- AIM OF THE EXERCISE:
Reproduce every line of the records below without any change, but leave the pictures out.

Data records
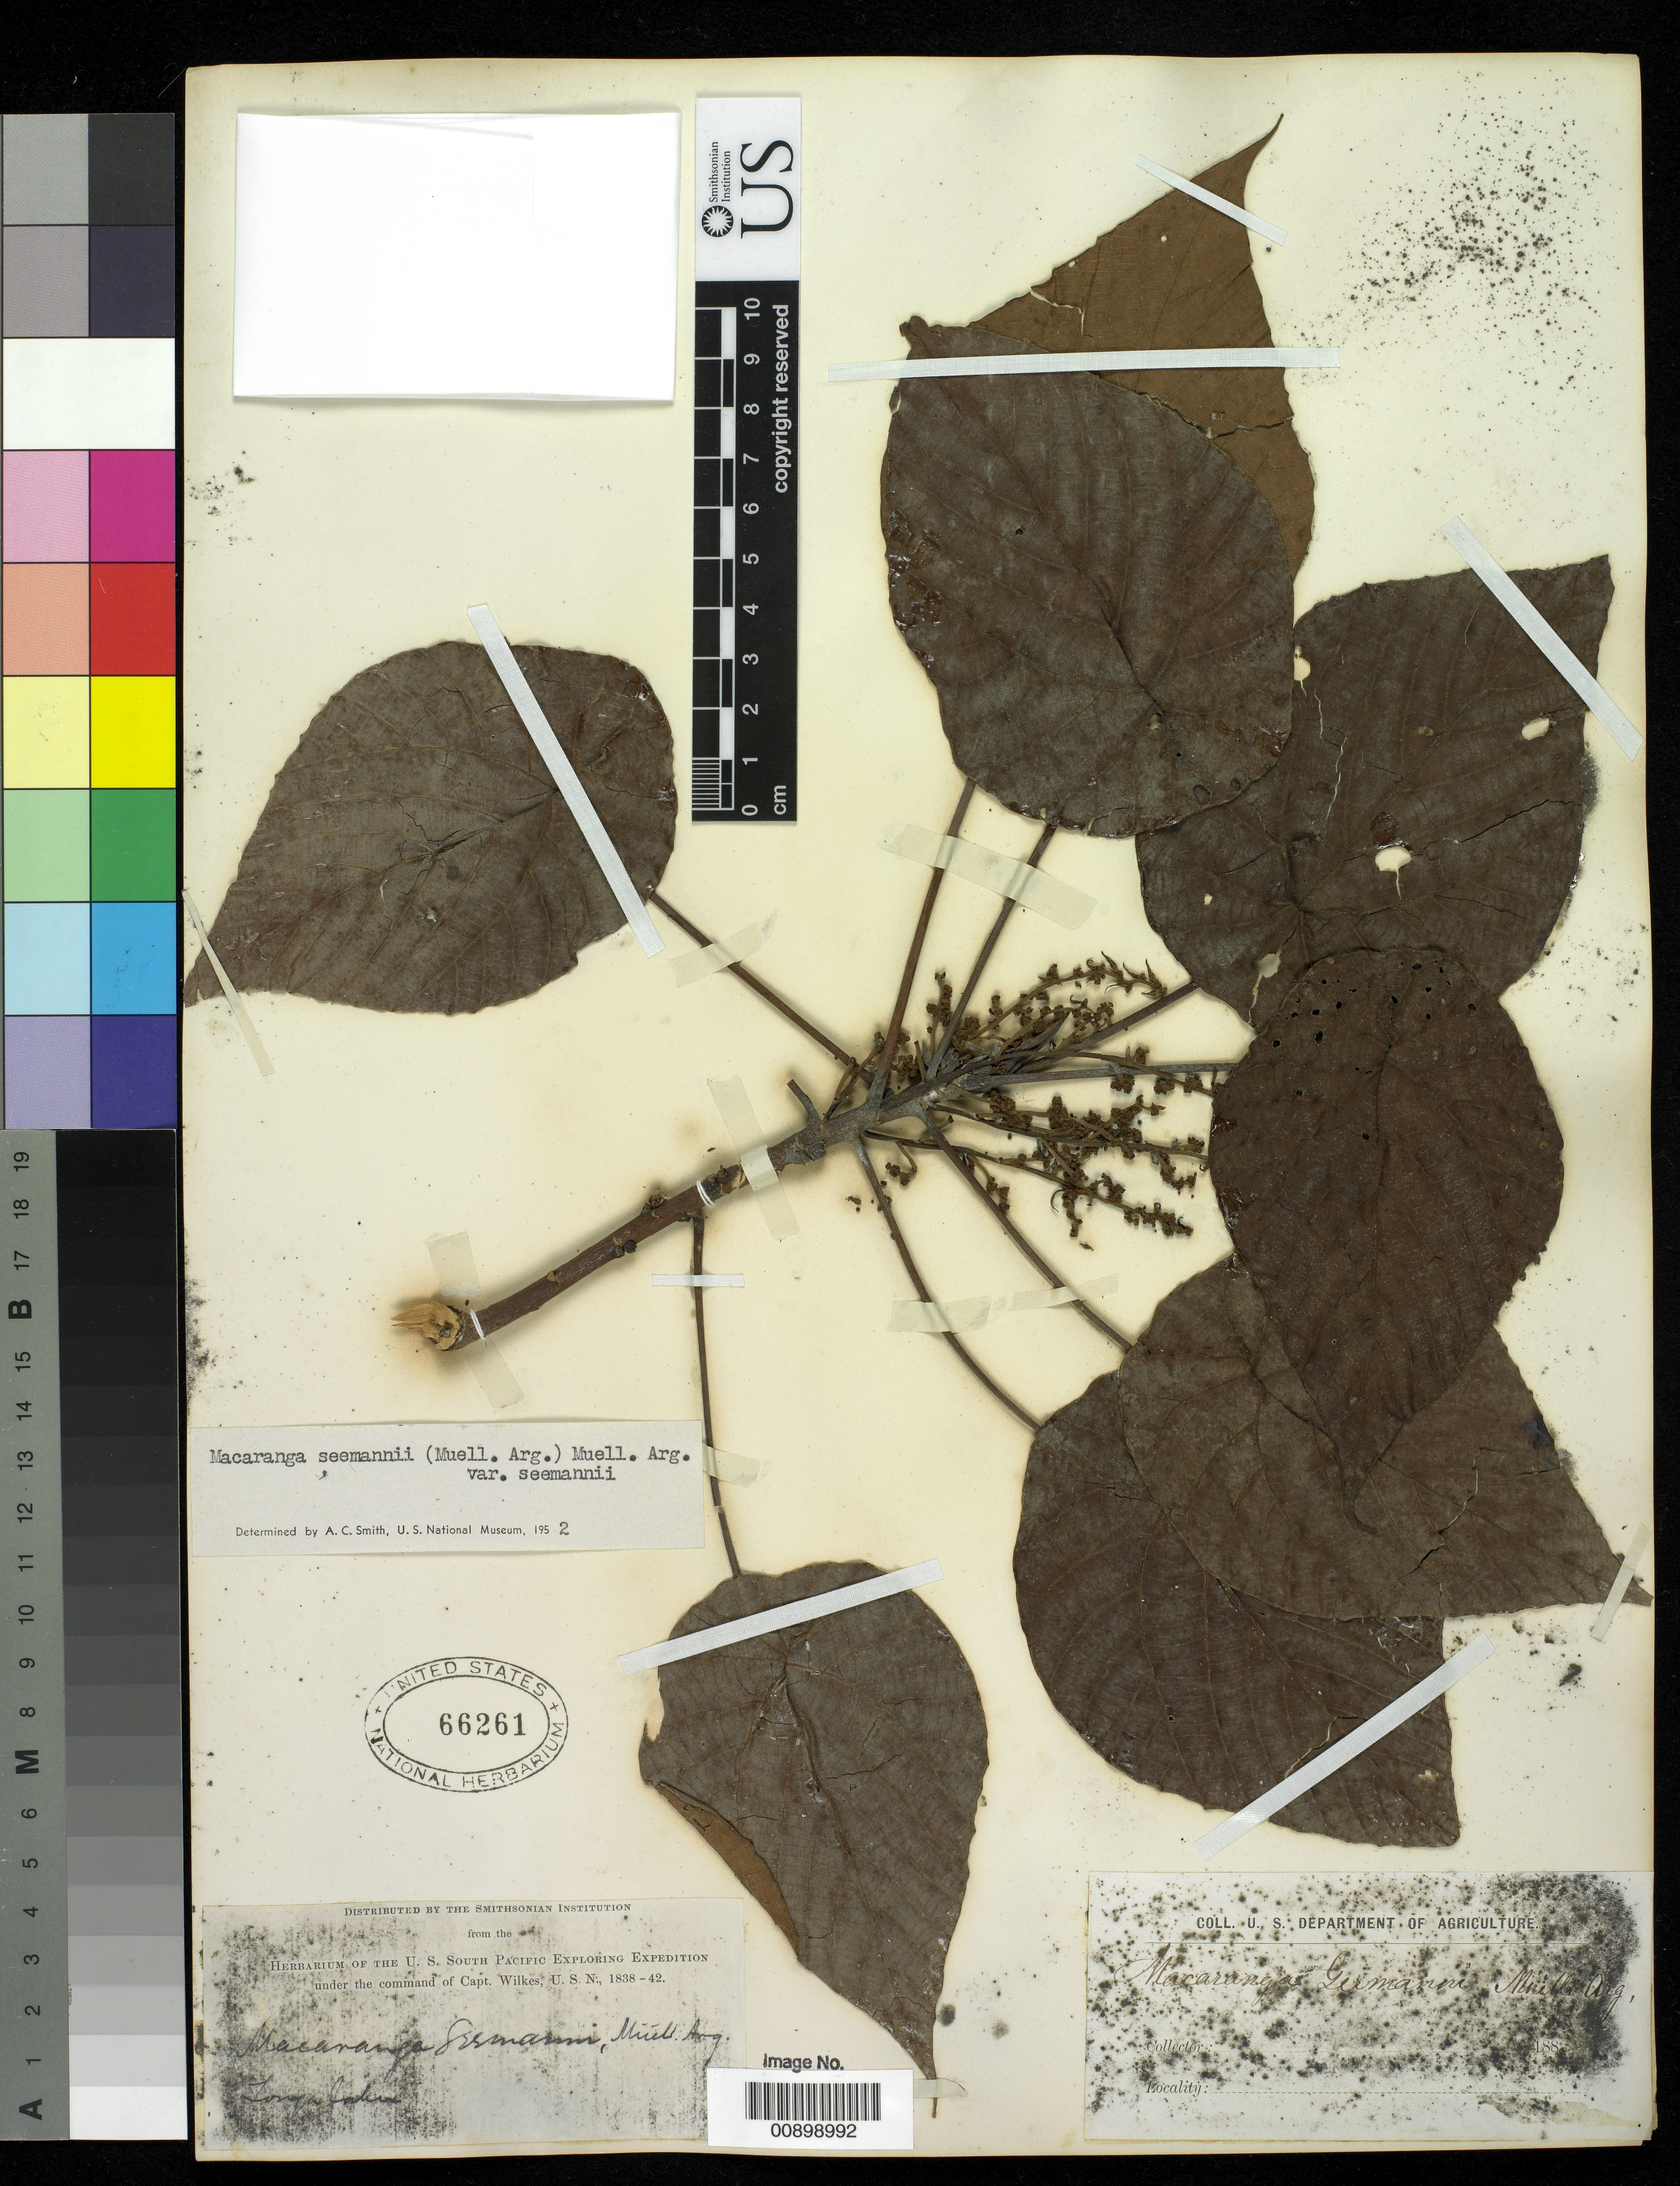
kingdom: Plantae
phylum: Tracheophyta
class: Magnoliopsida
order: Malpighiales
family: Euphorbiaceae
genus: Macaranga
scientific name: Macaranga seemannii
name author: (Müll. Arg.) Müll. Arg.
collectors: Wilkes Explor. Exped.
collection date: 1838/1842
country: Tonga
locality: Tonga Islds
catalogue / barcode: US 66261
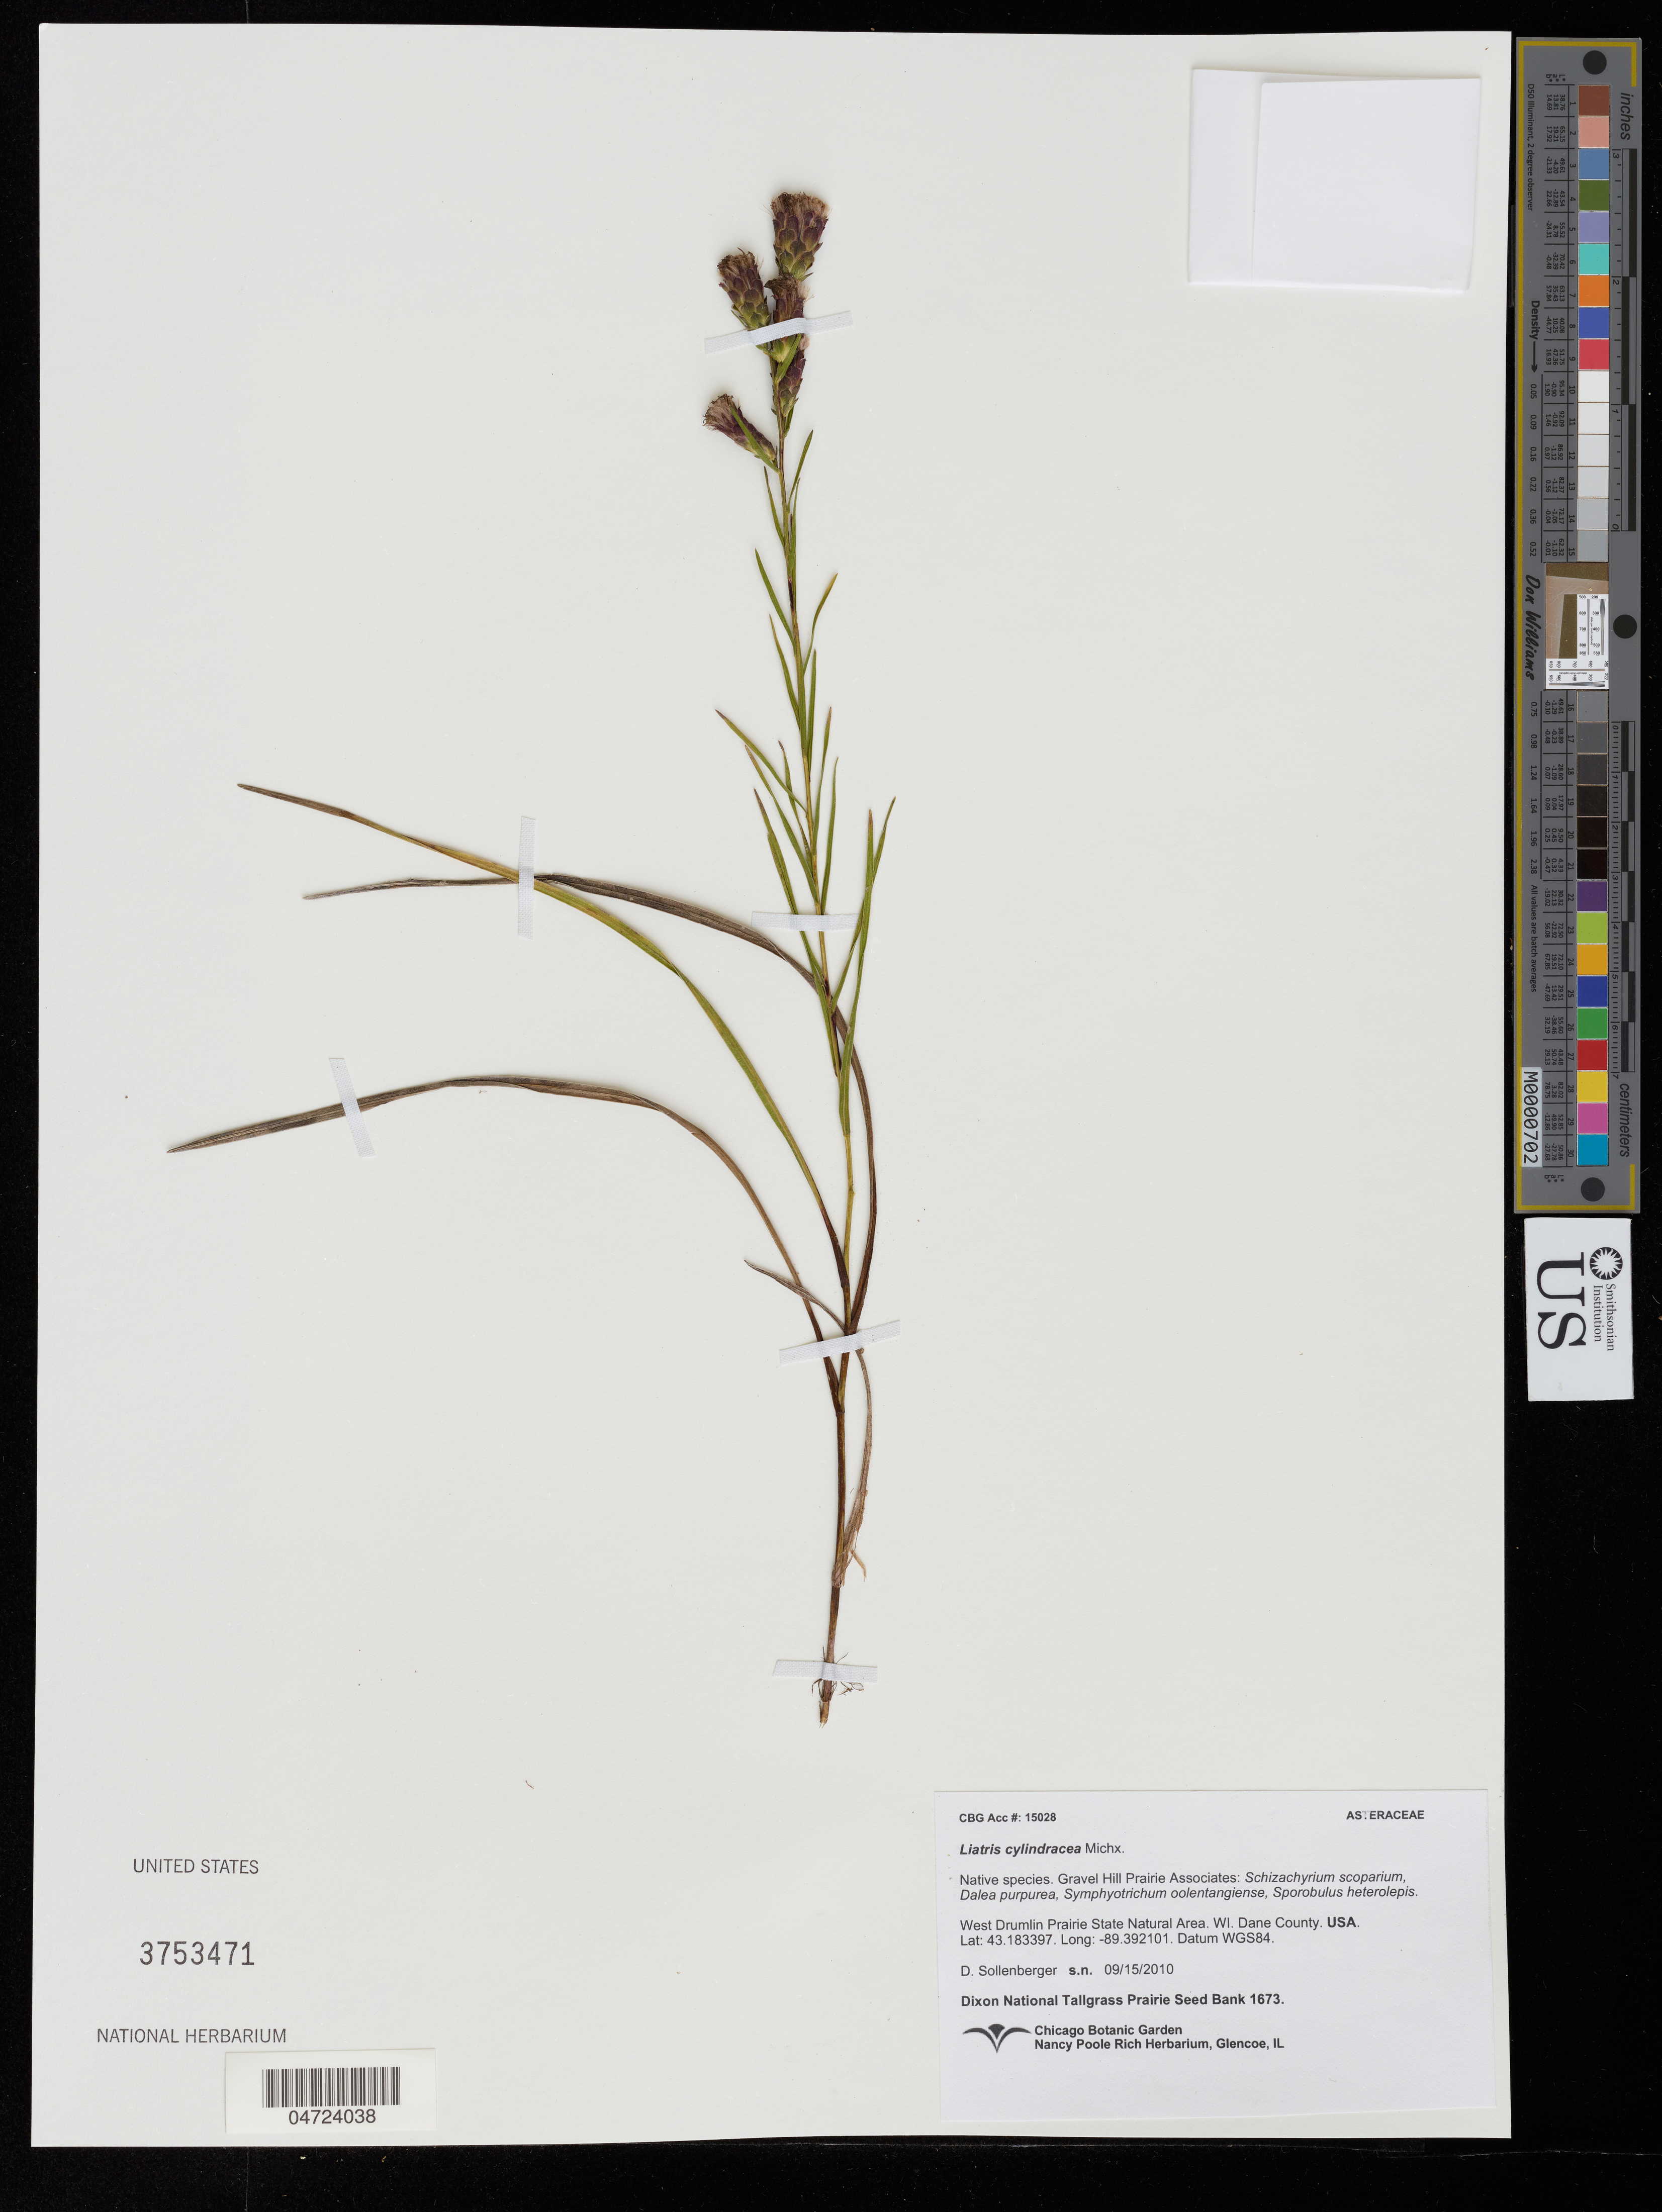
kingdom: Plantae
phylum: Tracheophyta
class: Magnoliopsida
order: Asterales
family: Asteraceae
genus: Liatris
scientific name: Liatris cylindracea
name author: Michaux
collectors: D. Sollenberger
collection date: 2010-09-15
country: United States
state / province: Wisconsin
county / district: Dane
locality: West Drumlin Prairie State Natural Area. Dane County.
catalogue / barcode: US 3753471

- RESULT FOR THIS EXERCISE:
kingdom: Plantae
phylum: Tracheophyta
class: Magnoliopsida
order: Malpighiales
family: Euphorbiaceae
genus: Macaranga
scientific name: Macaranga seemannii
name author: (Müll. Arg.) Müll. Arg.
collectors: Wilkes Explor. Exped.
collection date: 1838/1842
country: Tonga
locality: Tonga Islds
catalogue / barcode: US 66261
kingdom: Plantae
phylum: Tracheophyta
class: Magnoliopsida
order: Asterales
family: Asteraceae
genus: Liatris
scientific name: Liatris cylindracea
name author: Michaux
collectors: D. Sollenberger
collection date: 2010-09-15
country: United States
state / province: Wisconsin
county / district: Dane
locality: West Drumlin Prairie State Natural Area. Dane County.
catalogue / barcode: US 3753471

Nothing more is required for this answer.